More

    Şehrin ruhu: Brüksel


    Görmeden gelme

    Aziz Michael ve Aziz Gudula Katedrali

    Şehrin ilk yerleşim yerlerinden Treurenberg Tepesi’nde bulunan Aziz Michael ve Aziz Gudula Katedrali dış mimari bakımından Paris’teki Notre Dame Katedrali’ni anımsatan, köklü geçmişe sahip anıtsal bir yapı. 8. yüzyılda Aziz Michael için yapılmış bir şapelin bulunduğuna inanılan alana, yaklaşık üç yüzyıl sonra Brabant Dükü II. Lambart tarafından bir kilise inşa edilmiş ve 1047’de Aziz Gudula’nın kutsal emanetleri buraya getirilmiş. O zamandan itibaren Aziz Michael ve Aziz Gudula olarak anılan katedrale Gotik mimarinin ülkede hâkim olmaya başlamasıyla birlikte çok sayıda ekleme yapılmış. Pek çok dük, arşidük, prens ve kralın düğün ve cenaze törenlerine ev sahipliği yapan mekân, kentteki önemli ziyaret yerlerinden biri.

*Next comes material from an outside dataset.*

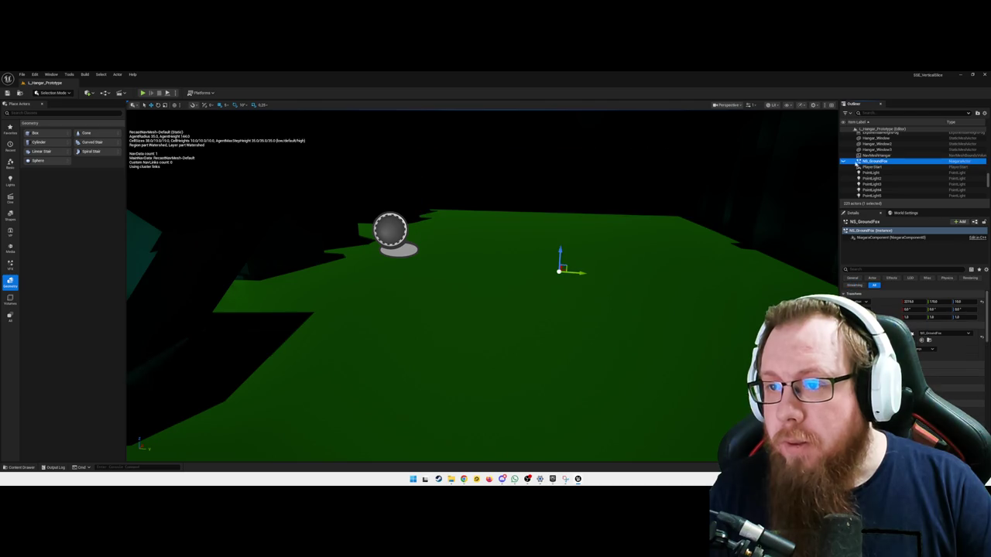
Unhide NS_GroundFog, view the fog across the hangar floor, and bring the Fab window forward
left_click(843, 162)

    Brüksel Kraliyet Sarayı

    18. yüzyılda inşa edilmeye başlanan Brüksel Kraliyet Sarayı (Palais Royal de Bruxelles), daha önce Belçika ve Avrupa tarihinin önemli isimleri tarafından kullanılan bir alan üzerinde yer alıyor. Brabant Dükü’nün konutu bu alandaki ilk yapıymış ve 11-12. yüzyıllar arasında yapılmış. Daha sonra İmparator V. Charles ve Avusturya dükü gibi önemli kişiler tarafından yaşam alanı olarak kullanılmış. 20. yüzyılın başında Kral Leopold sarayı ihtişamlı bulmamış ve Belçikalı ünlü mimar Alphonse Balat’tan yapıyı daha görkemli hale getirmesini istemiş. Ziyarete açık olduğu dönemlerde gösterişli iç mekânlarını görebileceğiniz Brüksel Kraliyet Sarayı, dışarıdan da oldukça etkileyici.

    50. Yıl Anı Parkı

    50. Yıl Anı Parkı (The Parc du Cinquantenaire ya da Jubelpark), 1880 yılında Ulusal Sergi Projesi olarak planlanmış ve Belçika’nın özgürlüğe kavuşmasının 50. yılı kutlamaları sırasında açılmış. Kentin en geniş parkı olan 50. Yıl Anı Parkı bahçeleri, göletleri, şelaleleri ve tarihi eserleriyle hem turistik bakımdan hem de şehircilik açısından önemini koruyor. Beşgen plana göre tasarlanan parkta, anıtsal giriş kapısı kentin önemli sembolleri arasında sayılıyor. Zafer takı görünümündeki bu anıtsal giriş kapısının iki kanadında toplam üç müze bulunuyor. Solda yer alan Autoworld size, otomobillerin günümüze dek geçirdiği gelişimi sunan bir müze. Sağda ise Askeri Müze ve Sanat Müzesi bulunuyor. Askeri Müzenin girişini kullanarak tak görünümlü bu giriş kapısının üzerine, ücret ödemeden çıkıp, kentin güzel manzarasını seyredebilirsiniz.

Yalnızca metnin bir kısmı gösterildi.